Но что-то у Шепитько и Трунина не заладилось. Я опять пришел на студию: отдайте фильм мне. Услышал знакомый ответ: нет, с тобой дела иметь не будем. Пригласили Марка Осепьяна, но и у них с Труниным что-то не сложилось. В результате сценарий был за ненадобностью списан. И тогда настал мой час. Мы с Вадимом заняли денег, уехали за город, и в результате был написан тот сценарий, который лег в основу фильма.

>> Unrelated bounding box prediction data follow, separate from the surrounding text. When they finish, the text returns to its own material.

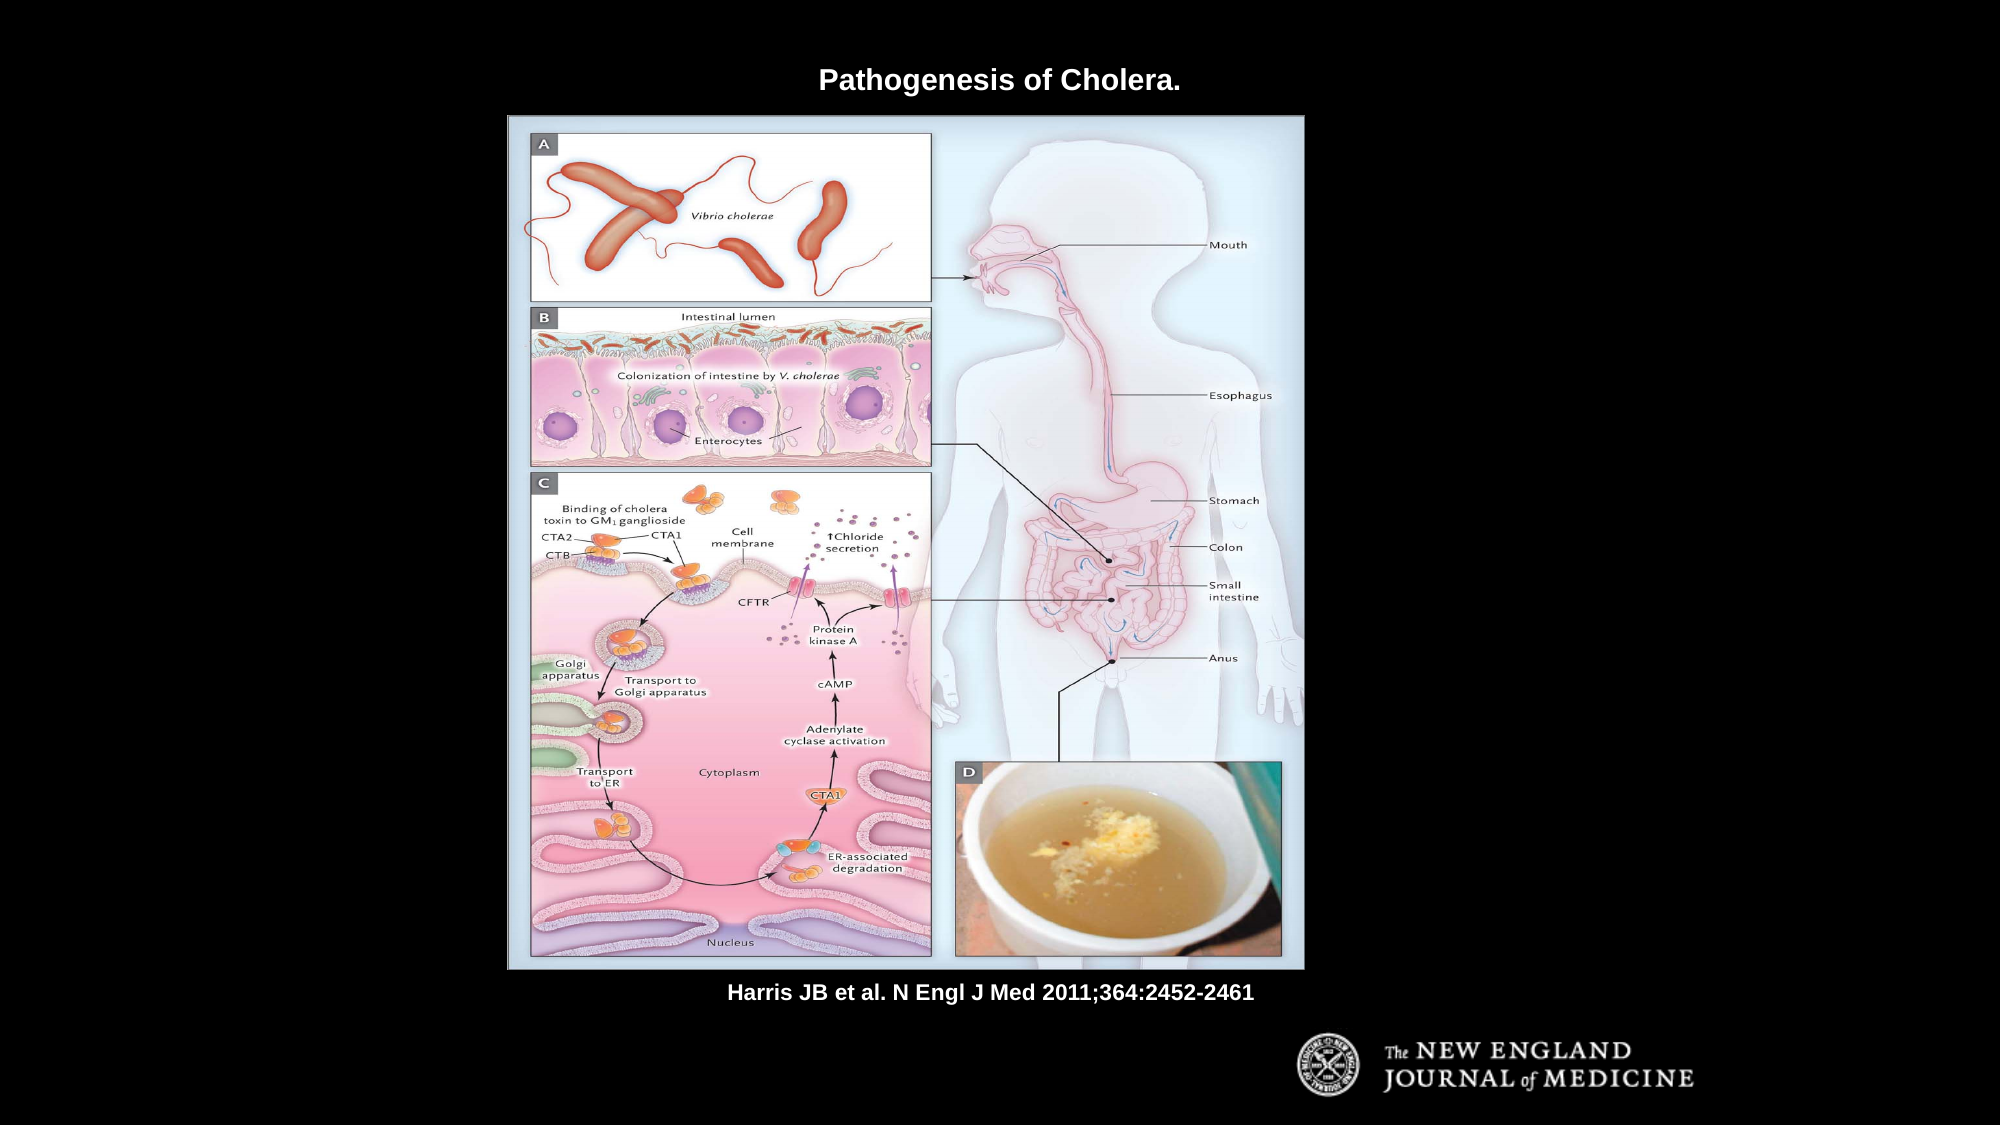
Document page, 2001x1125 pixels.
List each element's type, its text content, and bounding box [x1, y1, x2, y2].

text_box Pathogenesis of Cholera. [303, 62, 1697, 98]
picture [507, 115, 1305, 970]
text_box Harris JB et al. N Engl J Med 2011;364:2452-2461 [727, 979, 1270, 1007]
picture [1285, 1028, 1707, 1100]
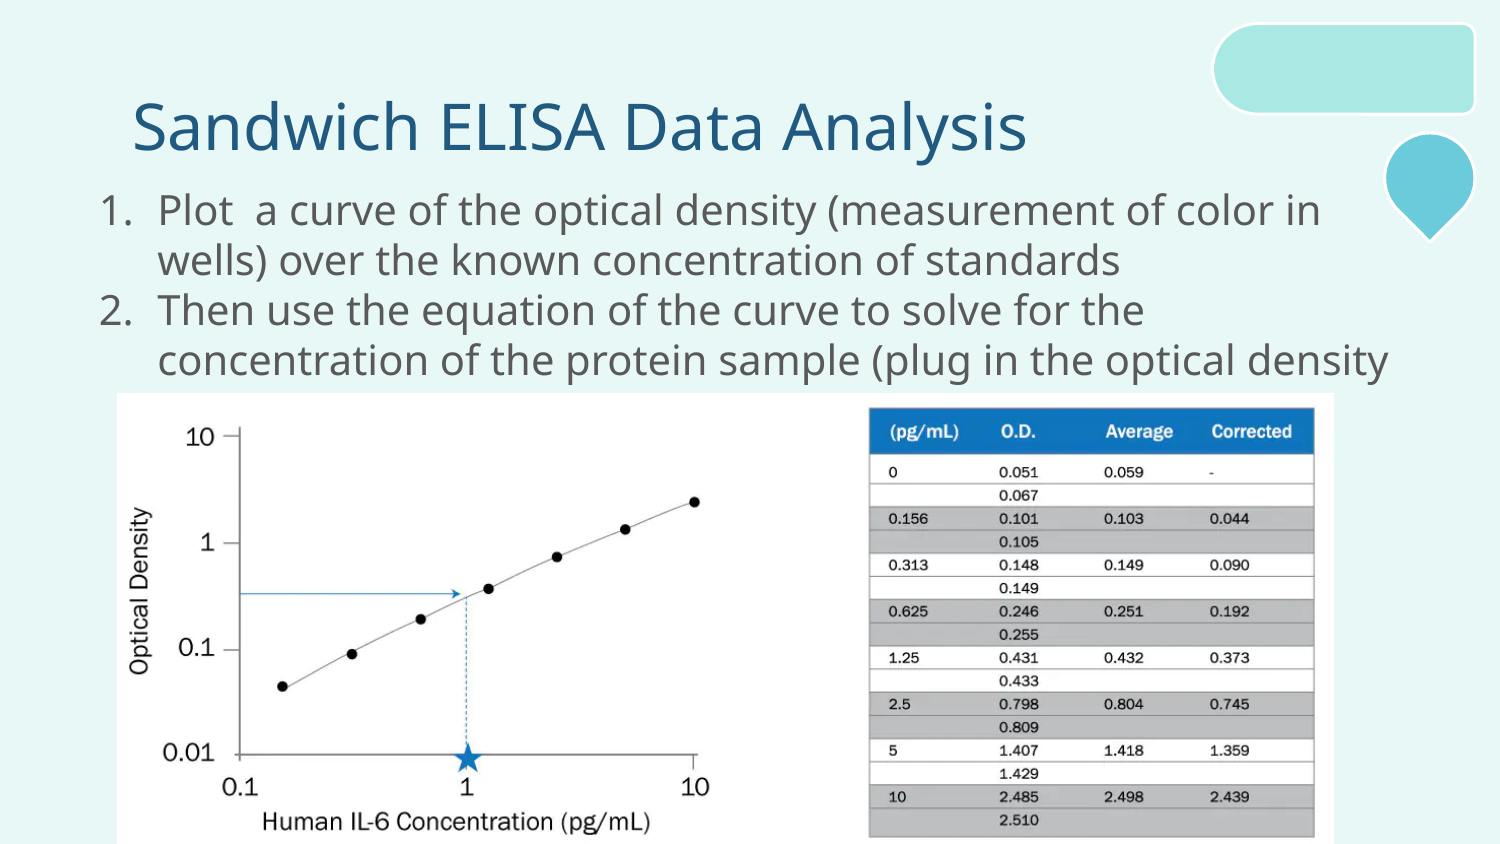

- На этом эпопея не закончилась?

- Она только началась. Прошел год, прежде чем фильм запустили. Мне-то казалось, что этот сценарий - наша драгоценная находка. Но он встретил крайне подозрительное, если не сказать враждебное, отношение. Многие почему-то видели в нем нашу попытку принизить героев: «Страна победила в борьбе с фашизмом, а у вас в сценарии неустроенные судьбы. Родина у вас получается не мать, а мачеха. Преобладает клеветнический взгляд на советскую действительность».

С самого начала косяком пошли поправки. Если бы не мой наставник по ВГИКу Михаил Ильич Ромм, который ходил по начальству, клялся своим добрым именем, картину бы не запустили. Ее и так останавливали четыре раза. Только на самом финише случилась волшебная перемена... Либо Брежнев, либо, скорее всего, Гришин посмотрел фильм на даче, и он кому-то из них понравился. В те годы подобные метаморфозы могли происходить только таким образом.

- Была попытка, говорят, показать картину делегатам очередного съезда партии...

- Да, однажды меня вызвал директор «Мосфильма» Николай Сизов и говорит: «Фильм решили показать делегатам съезда, это большая честь, прошу быть в Доме кино без опозданий». К тому времени денег мне еще не заплатили, долги старые гудят, занять не у кого. Короче, пришел я в Дом кино злой, как собака. И еще друга с собой привел, которому фильм посмотреть захотелось. А Дом кино оцеплен, друга моего не пускают. Я развернулся и хотел уйти. Но вышел оргсекретарь Союза кинематографистов Григорий Марьямов, уладил ситуацию.

Ну, в буфете мы выпили с другом по 100 граммов водки. Потом я пошел на сцену. Какой-то болван стал меня представлять и заявил, что авторы, мол, приурочили фильм к партийному съезду. Тут у меня глаза буквально белые от ярости сделались. Я вышел к микрофону и сказал: «Я глубоко оскорблен услышанным. Для вас это в лучшем случае развлечение на полтора часа, если еще досидите до конца, а для нас это три года тяжелой борьбы и работы, пота, слез наших близких. Снимая фильм, ни о каком партийном съезде мы не думали. Это не сапоги, которые делаются к празднику, чтобы они развалились на следующий день». А завершил свою речь я таким пассажем: «Я ничего не буду иметь против, если получится, что это ваш съезд подоспел к нашей картине». Многоопытный Трунин тут же мне сказал: «Это будет стоить нам Государственной премии». Так оно и случилось.